Non Regex:      213.9509        Avg Per Run:    0.002139509
Regex:          226.7564        Avg Per Run:    0.002267564

So the difference was not really that great…and though the times for the non regex were usually faster overall, there wasn’t too great of a difference between the two.

So one has to ask, “Is Regex fast enough for you?”

I believe that to be yes! Note, in fairness, poorly formed regex patterns will slow the parser down, but garbage in garbage out; so yes your mileage will vary.



  1. Les Potter says:

    Versatility verses speed. Regex wins hands-down with versatility. And it looks like speed isn’t to shabby. Thanks for the legwork.

  2. John Grove says:

    Excellent analysis of such a widely ignored and dismissed topic which many consider “esoteric”. Regex is the text pattern standard for text searching and parsing.
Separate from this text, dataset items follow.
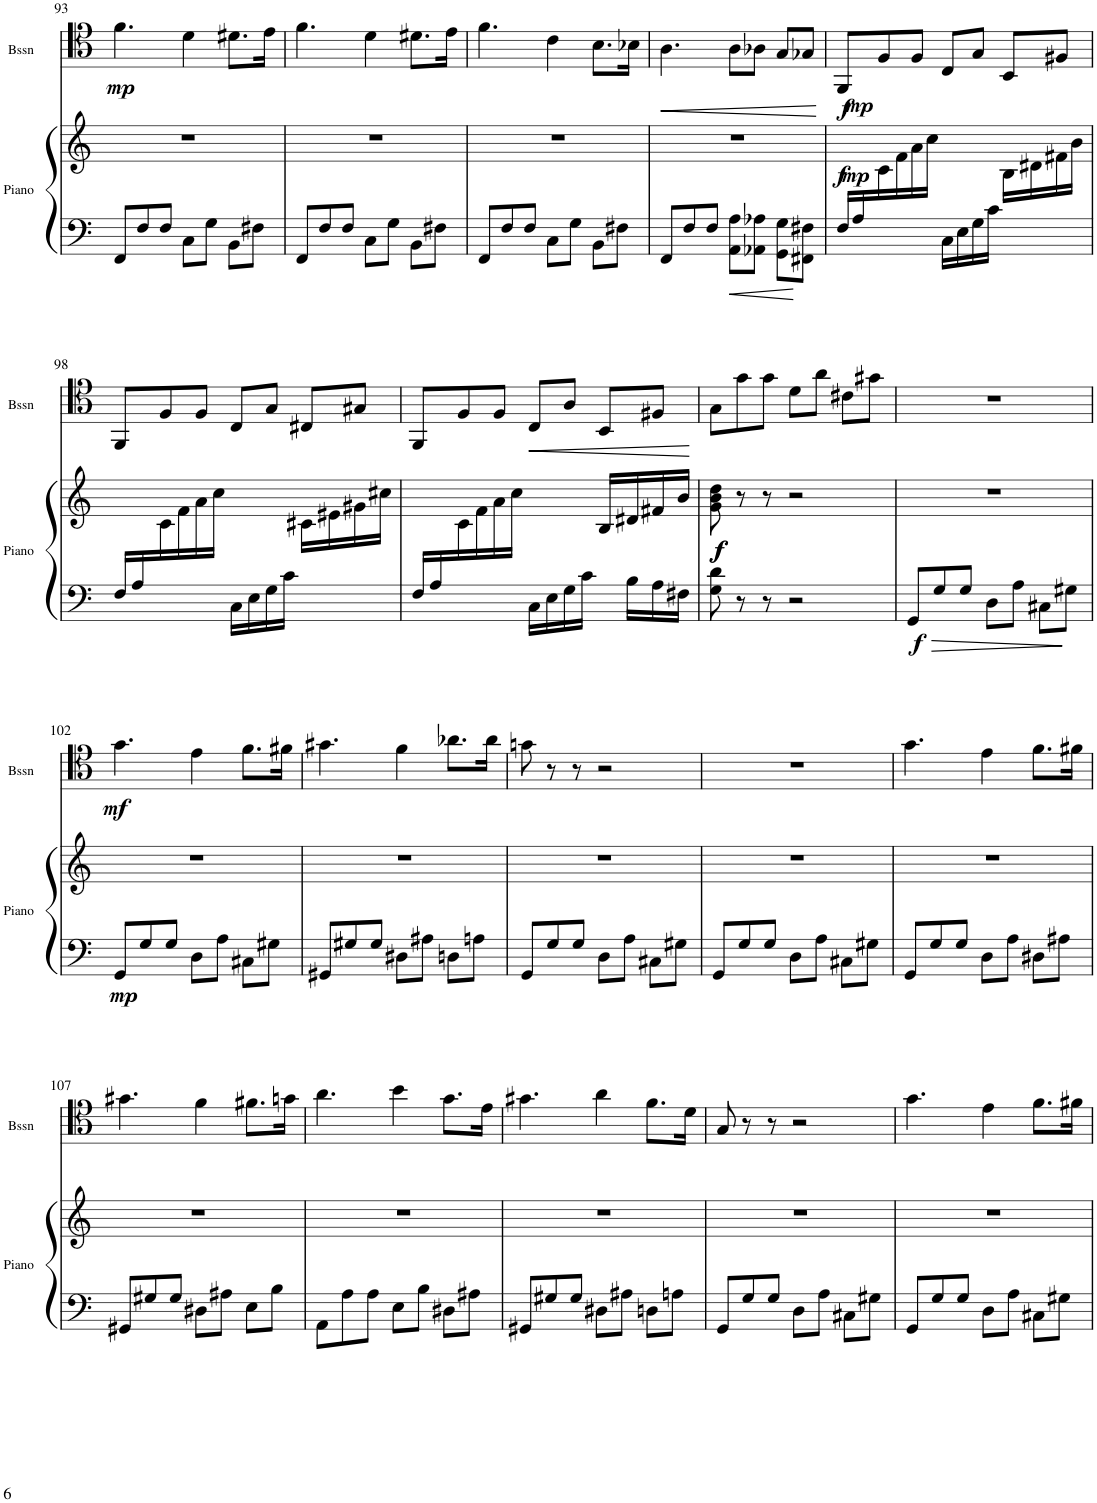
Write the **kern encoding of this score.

**kern	**kern	**dynam	**kern	**dynam
*part2	*part2	*part2	*part1	*part1
*staff3	*staff2	*staff2/3	*staff1	*staff1
*I"Piano	*	*	*I"Bassoon	*
*I'Piano	*	*	*I'Bssn	*
!!LO:PB:g=z
*clefF4	*clefG2	*	*clefC4	*
*k[]	*k[]	*	*k[]	*
*M7/8	*M7/8	*	*M7/8	*
=93	=93	=93	=93	=93
!	!	!	!	!LO:DY:b
8FF/L	2..r	.	4.f\	mp
8F/	.	.	.	.
8F/J	.	.	.	.
8C\L	.	.	4d\	.
8G\J	.	.	.	.
8BB\L	.	.	8.d#X\L	.
8F#X\J	.	.	.	.
.	.	.	16e\Jk	.
=94	=94	=94	=94	=94
8FF/L	2..r	.	4.f\	.
8F/	.	.	.	.
8F/J	.	.	.	.
8C\L	.	.	4d\	.
8G\J	.	.	.	.
8BB\L	.	.	8.d#X\L	.
8F#X\J	.	.	.	.
.	.	.	16e\Jk	.
=95	=95	=95	=95	=95
8FF/L	2..r	.	4.f\	.
8F/	.	.	.	.
8F/J	.	.	.	.
8C\L	.	.	4c\	.
8G\J	.	.	.	.
8BB\L	.	.	8.B\L	.
8F#X\J	.	.	.	.
.	.	.	16B-X\Jk	.
=96	=96	=96	=96	=96
!	!	!	!	!LO:HP:b
8FF/L	2..r	.	4.A\	<
8F/	.	.	.	.
8F/J	.	.	.	.
8AA\ 8A\L	.	.	8A\L	.
8AA-X\ 8A-X\J	.	.	8A-X\J	.
8GG\ 8G\L	.	.	8G/L	.
8FF#X\ 8F#X\J	.	.	8G-X/J	.
.	.	.	.	[
=97	=97	=97	=97	=97
*	*^	*	*	*
!	!	!	!LO:DY:b	!	!
!	!	!	!LO:DY:n=1:b	!	!LO:DY:b
!	!	!	!	!	!LO:DY:n=1:b
16F/LL	2..ryy	8ryy	f mp	8FF/L	f mp
16A/	.	.	.	.	.
4ryy	.	16c\	.	8F/	.
.	.	16f\	.	.	.
.	.	16a\	.	8F/J	.
.	.	16cc\JJ	.	.	.
16C\LL	.	4ryy	.	8C/L	.
16E\	.	.	.	.	.
16G\	.	.	.	8G/J	.
16c\JJ	.	.	.	.	.
4ryy	.	16B\LL	.	8BB/L	.
.	.	16d#X\	.	.	.
.	.	16f#X\	.	8F#X/J	.
.	.	16b\JJ	.	.	.
!!LO:LB:g=z
=98	=98	=98	=98	=98	=98
16F/LL	2..ryy	8ryy	.	8FF/L	.
16A/	.	.	.	.	.
4ryy	.	16c\	.	8F/	.
.	.	16f\	.	.	.
.	.	16a\	.	8F/J	.
.	.	16cc\JJ	.	.	.
16C\LL	.	4ryy	.	8C/L	.
16E\	.	.	.	.	.
16G\	.	.	.	8G/J	.
16c\JJ	.	.	.	.	.
4ryy	.	16c#X\LL	.	8C#X/L	.
.	.	16e#X\	.	.	.
.	.	16g#X\	.	8G#X/J	.
.	.	16cc#X\JJ	.	.	.
=99	=99	=99	=99	=99	=99
16F/LL	2ryy	8ryy	.	8FF/L	.
16A/	.	.	.	.	.
4ryy	.	16c\	.	8F/	.
.	.	16f\	.	.	.
.	.	16a\	.	8F/J	.
.	.	16cc\JJ	.	.	.
!	!	!	!	!	!LO:HP:b
16C\LL	.	2ryy	.	8C/L	<
16E\	.	.	.	.	.
16G\	8ryy	.	.	8A/J	.
16c\JJ	.	.	.	.	.
16ryy	16B/LL	.	.	8BB/L	.
16B\LL	16d#X/	.	.	.	.
16A\	16f#X/	.	.	8F#X/J	.
16F#X\JJ	16b/JJ	.	.	.	.
*	*v	*v	*	*	*
.	.	.	.	[
=100	=100	=100	=100	=100
!	!	!LO:DY:b	!	!
!	!	!LO:DY:n=1:b	!	!
8G\ 8d\	8g\ 8b\ 8dd\	f f	8G\L	.
8r	8r	.	8g\	.
8r	8r	.	8g\J	.
2r	2r	.	8d\L	.
.	.	.	8a\J	.
.	.	.	8c#X\L	.
.	.	.	8g#X\J	.
=101	=101	=101	=101	=101
!	!	!LO:DY:b=2	!	!
8GG/L	2..r	f	2..r	.
8G/	.	.	.	.
8G/J	.	.	.	.
8D\L	.	.	.	.
8A\J	.	.	.	.
8C#X\L	.	.	.	.
8G#X\J	.	.	.	.
!!LO:LB:g=z
=102	=102	=102	=102	=102
!	!	!LO:DY:b=2	!	!LO:DY:b
8GG/L	2..r	mp	4.g\	mf
8G/	.	.	.	.
8G/J	.	.	.	.
8D\L	.	.	4e\	.
8A\J	.	.	.	.
8C#X\L	.	.	8.f\L	.
8G#X\J	.	.	.	.
.	.	.	16f#X\Jk	.
=103	=103	=103	=103	=103
8GG#X/L	2..r	.	4.g#X\	.
8G#X/	.	.	.	.
8G#/J	.	.	.	.
8D#X\L	.	.	4f\	.
8A#X\J	.	.	.	.
8Dn\L	.	.	8.a-X\L	.
8An\J	.	.	.	.
.	.	.	16a-\Jk	.
=104	=104	=104	=104	=104
8GG/L	2..r	.	8gn\	.
8G/	.	.	8r	.
8G/J	.	.	8r	.
8D\L	.	.	2r	.
8A\J	.	.	.	.
8C#X\L	.	.	.	.
8G#X\J	.	.	.	.
=105	=105	=105	=105	=105
8GG/L	2..r	.	2..r	.
8G/	.	.	.	.
8G/J	.	.	.	.
8D\L	.	.	.	.
8A\J	.	.	.	.
8C#X\L	.	.	.	.
8G#X\J	.	.	.	.
=106	=106	=106	=106	=106
8GG/L	2..r	.	4.g\	.
8G/	.	.	.	.
8G/J	.	.	.	.
8D\L	.	.	4e\	.
8A\J	.	.	.	.
8D#X\L	.	.	8.f\L	.
8A#X\J	.	.	.	.
.	.	.	16f#X\Jk	.
!!LO:LB:g=z
=107	=107	=107	=107	=107
8GG#X/L	2..r	.	4.g#X\	.
8G#X/	.	.	.	.
8G#/J	.	.	.	.
8D#X\L	.	.	4f\	.
8A#X\J	.	.	.	.
8E\L	.	.	8.f#X\L	.
8B\J	.	.	.	.
.	.	.	16gn\Jk	.
=108	=108	=108	=108	=108
8AA\L	2..r	.	4.a\	.
8A\	.	.	.	.
8A\J	.	.	.	.
8E\L	.	.	4b\	.
8B\J	.	.	.	.
8D#X\L	.	.	8.g\L	.
8A#X\J	.	.	.	.
.	.	.	16e\Jk	.
=109	=109	=109	=109	=109
8GG#X/L	2..r	.	4.g#X\	.
8G#X/	.	.	.	.
8G#/J	.	.	.	.
8D#X\L	.	.	4a\	.
8A#X\J	.	.	.	.
8Dn\L	.	.	8.f\L	.
8An\J	.	.	.	.
.	.	.	16d\Jk	.
=110	=110	=110	=110	=110
8GG/L	2..r	.	8G/	.
8G/	.	.	8r	.
8G/J	.	.	8r	.
8D\L	.	.	2r	.
8A\J	.	.	.	.
8C#X\L	.	.	.	.
8G#X\J	.	.	.	.
=111	=111	=111	=111	=111
8GG/L	2..r	.	4.g\	.
8G/	.	.	.	.
8G/J	.	.	.	.
8D\L	.	.	4e\	.
8A\J	.	.	.	.
8C#X\L	.	.	8.f\L	.
8G#X\J	.	.	.	.
.	.	.	16f#X\Jk	.
=	=	=	=	=
*-	*-	*-	*-	*-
    You hit the nail on the head because I was one who ignored it for years until I finally buckled down and began learning it. Now my views have been opened up to a whole new way to do things a lot more simpler and elegantly.

    Thank you William.

  3. Thanks for the comparison. I completely agree with the sentiment. I wanted to see how much worse uncompiled Regex would perform. I ran the same comparison at 10 different random times throughout the morning and got these averaged results.

    Non Regex: 199.9204 Avg Per Run: 0.001999204
    Regex Compiled: 242.9104 Avg Per Run: 0.002429104
    Regex Uncompiled: 326.9396 Avg Per Run: 0.003269396

  4. Hi William. Great post as usual, I always wondered about benchmarks comparing RegEx solutions vs regular string operations, and the result is amazing. I totally agree that regular expressions are the way to go in almost every common scenario.
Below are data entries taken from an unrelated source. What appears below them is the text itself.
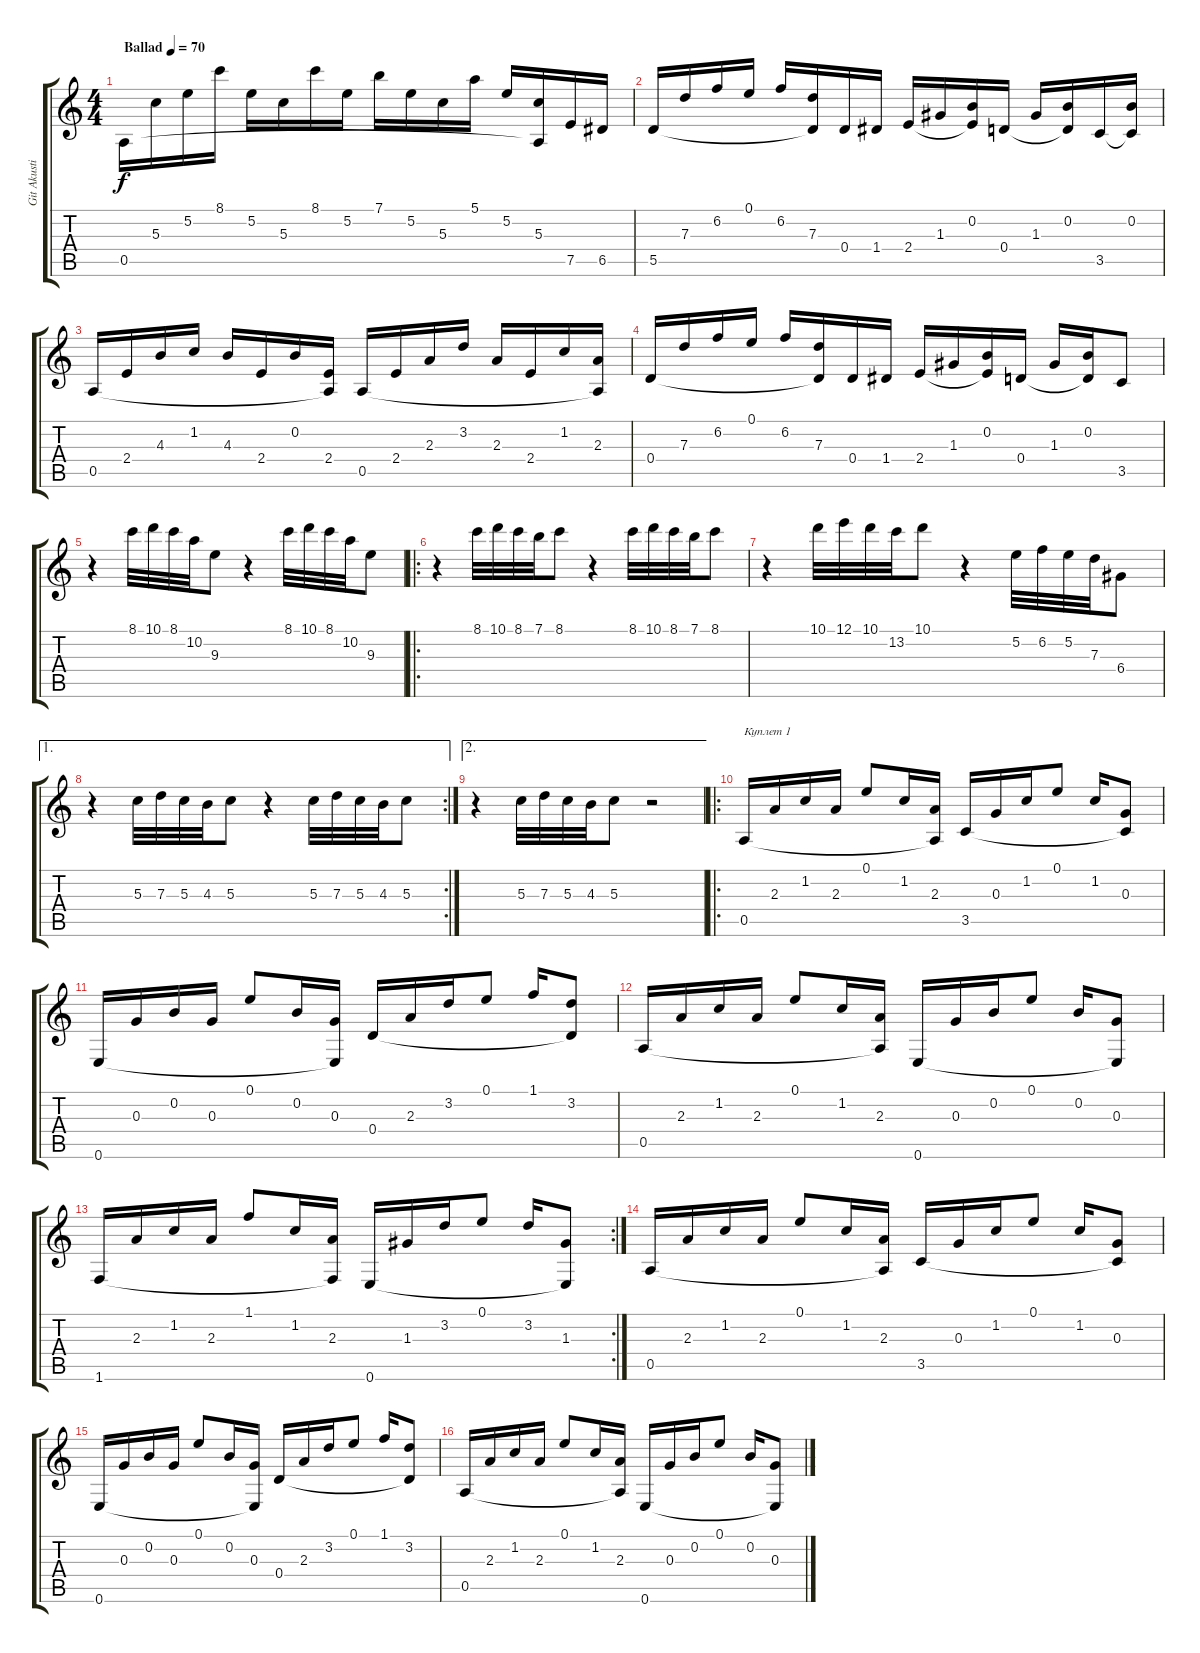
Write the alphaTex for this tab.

\track ("Git Akustik" "Git Akusti") {instrument acousticguitarsteel}
\staff {score tabs}
\tuning (E4 B3 G3 D3 A2 E2) {hide}
\ts (4 4)
\tempo (70 "Ballad")
\clef g2
\ks aminor
0.5.16{dy f instrument acousticguitarsteel} 5.3.16 5.2.16 8.1.16 5.2.16 5.3.16 8.1.16 5.2.16 7.1.16 5.2.16 5.3.16 5.1.16 5.2.16 (5.3 0.5{t}).16 7.5.16 6.5.16 |
5.5.16 7.3.16 6.2.16 0.1.16 6.2.16 (7.3 5.5{t}).16 0.4.16 1.4.16 2.4.16 1.3.16 (0.2 2.4{t}).16 0.4.16 1.3.16 (0.2 0.4{t}).16 3.5.16 (0.2 3.5{t}).16 |
0.5.16 2.4.16 4.3.16 1.2.16 4.3.16 2.4.16 0.2.16 (2.4 0.5{t}).16 0.5.16 2.4.16 2.3.16 3.2.16 2.3.16 2.4.16 1.2.16 (2.3 0.5{t}).16 |
0.4.16 7.3.16 6.2.16 0.1.16 6.2.16 (7.3 0.4{t}).16 0.4.16 1.4.16 2.4.16 1.3.16 (0.2 2.4{t}).16 0.4.16 1.3.16 (0.2 0.4{t}).16 3.5.8 |
r.4 8.1.32 10.1.32 8.1.32 10.2.32 9.3.8 r.4 8.1.32 10.1.32 8.1.32 10.2.32 9.3.8 |
\ro
r.4 8.1.32 10.1.32 8.1.32 7.1.32 8.1.8 r.4 8.1.32 10.1.32 8.1.32 7.1.32 8.1.8 |
r.4 10.1.32 12.1.32 10.1.32 13.2.32 10.1.8 r.4 5.2.32 6.2.32 5.2.32 7.3.32 6.4.8 |
\ae 1
\rc 2
r.4 5.3.32 7.3.32 5.3.32 4.3.32 5.3.8 r.4 5.3.32 7.3.32 5.3.32 4.3.32 5.3.8 |
\ae 2
r.4 5.3.32 7.3.32 5.3.32 4.3.32 5.3.8 r.2 |
\ro
0.5.16{txt "Куплет 1"} 2.3.16 1.2.16 2.3.16 0.1.8 1.2.16 (2.3 0.5{t}).16 3.5.16 0.3.16 1.2.16 0.1.8 1.2.16 (0.3 3.5{t}).8 |
0.6.16 0.3.16 0.2.16 0.3.16 0.1.8 0.2.16 (0.3 0.6{t}).16 0.4.16 2.3.16 3.2.16 0.1.8 1.1.16 (3.2 0.4{t}).8 |
0.5.16 2.3.16 1.2.16 2.3.16 0.1.8 1.2.16 (2.3 0.5{t}).16 0.6.16 0.3.16 0.2.16 0.1.8 0.2.16 (0.3 0.6{t}).8 |
\rc 2
1.6.16 2.3.16 1.2.16 2.3.16 1.1.8 1.2.16 (2.3 1.6{t}).16 0.6.16 1.3.16 3.2.16 0.1.8 3.2.16 (1.3 0.6{t}).8 |
0.5.16 2.3.16 1.2.16 2.3.16 0.1.8 1.2.16 (2.3 0.5{t}).16 3.5.16 0.3.16 1.2.16 0.1.8 1.2.16 (0.3 3.5{t}).8 |
0.6.16 0.3.16 0.2.16 0.3.16 0.1.8 0.2.16 (0.3 0.6{t}).16 0.4.16 2.3.16 3.2.16 0.1.8 1.1.16 (3.2 0.4{t}).8 |
0.5.16 2.3.16 1.2.16 2.3.16 0.1.8 1.2.16 (2.3 0.5{t}).16 0.6.16 0.3.16 0.2.16 0.1.8 0.2.16 (0.3 0.6{t}).8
    Anyways, I’m never satisfied with just evaluating results if I don’t analyze the process by which they are obtained. Well, at least when I understand the process. So after some copy & pasting, I got the same results as you did, but there was something that came into my attention, and that was the way you compared the strings in “Highway”. In my experience, ToLower or ToUpper comparisons are way slower than using StringComparison.InvariantCultureIgnoreCase, so I went ahead and changed it. As expected, there was a slight improvement, but the conclusion I got after that was more important: Highway is case-insensitive and MyWay isn’t. Therefor I went ahead and changed Highway to be case sensitive as well and now the results are pretty different. Highway takes less than half the time as MyWay! I’d thought it would be fair for the string class that I shared my results ;)

    Well, having said all that, still the answer to you question is: Yes! It definitely is fast enough for me. Even with the broader difference in performance. A better use and understanding of regular expressions has been in my todo list like forever. Unless performance is explicitly required, I always favor simplicity and versatility over performance, and this is exactly that.

  5. omegaman says:

    Thanks Fernando! I will re-evaluate the test. The code did come from someone else and I didn’t look at it accordingly; my bad.

    But it would make sense, now that I look at the code, for dealing with case does add time in both Regex and non regex operations. So sounds like it is time for another test!

  6. BillyD says:

    change highway to

    public static int Highway(string text)
    int value = 0;
    int indexOf = text.IndexOf(“value=\””);

    if (indexOf >= 0)
    indexOf += “value=\””.Length;
    int endIndex = text.IndexOf(“\””, indexOf);
    int.TryParse(text.Substring(indexOf, (endIndex > 0 ? endIndex – indexOf : 0)), out value);
    return value;

    and give it a try now.
    On my machine, regex is just over 3x slower
    Non Regex: 38.5628 Avg Per Run: 0.000385628
    Regex: 122.995 Avg Per Run: 0.00122995

    I’m not saying don’t use the regex though; especially for this example. I just don’t like how often people jump to support regex.

  7. Brannon says:

    Your example here is an invalid use of the RegexOptions.Compiled flag. If you’re going to compile a Regex, you should put it in a static readonly class member. That way it is only compiled once rather than every time it is used. (Use the instance Match method rather than the static Match method.)